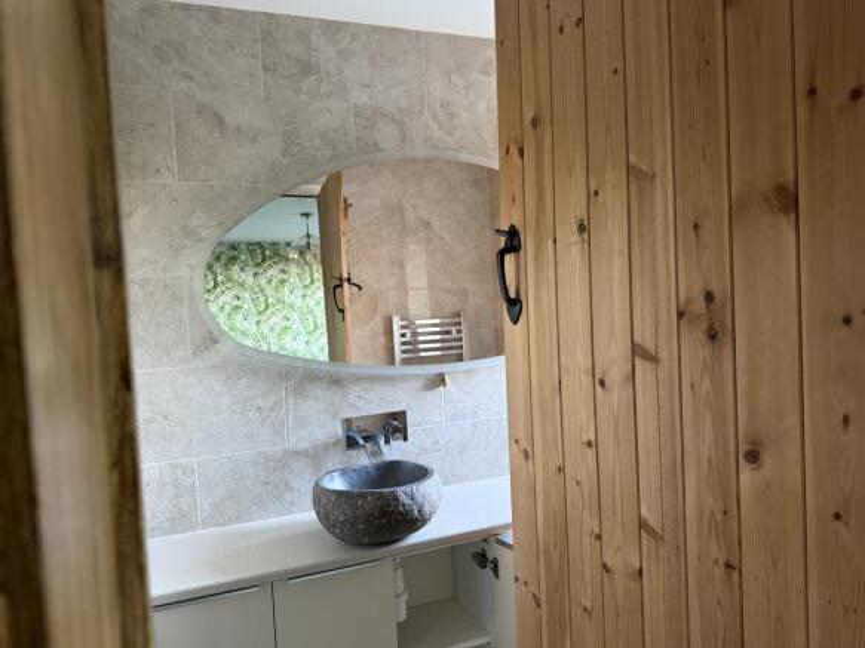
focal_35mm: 24
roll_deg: +2.8
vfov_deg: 56.8
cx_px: 432
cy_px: 324
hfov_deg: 71.6
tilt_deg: -2.8
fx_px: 600
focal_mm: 6.76
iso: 500
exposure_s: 1/50
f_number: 1.78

== == ==

What needs to be done: Only the lines from the one with "hfov_deg: 71.6" through the end of the material are wanted; copy them exactly, both ends included.

Exercise result:
hfov_deg: 71.6
tilt_deg: -2.8
fx_px: 600
focal_mm: 6.76
iso: 500
exposure_s: 1/50
f_number: 1.78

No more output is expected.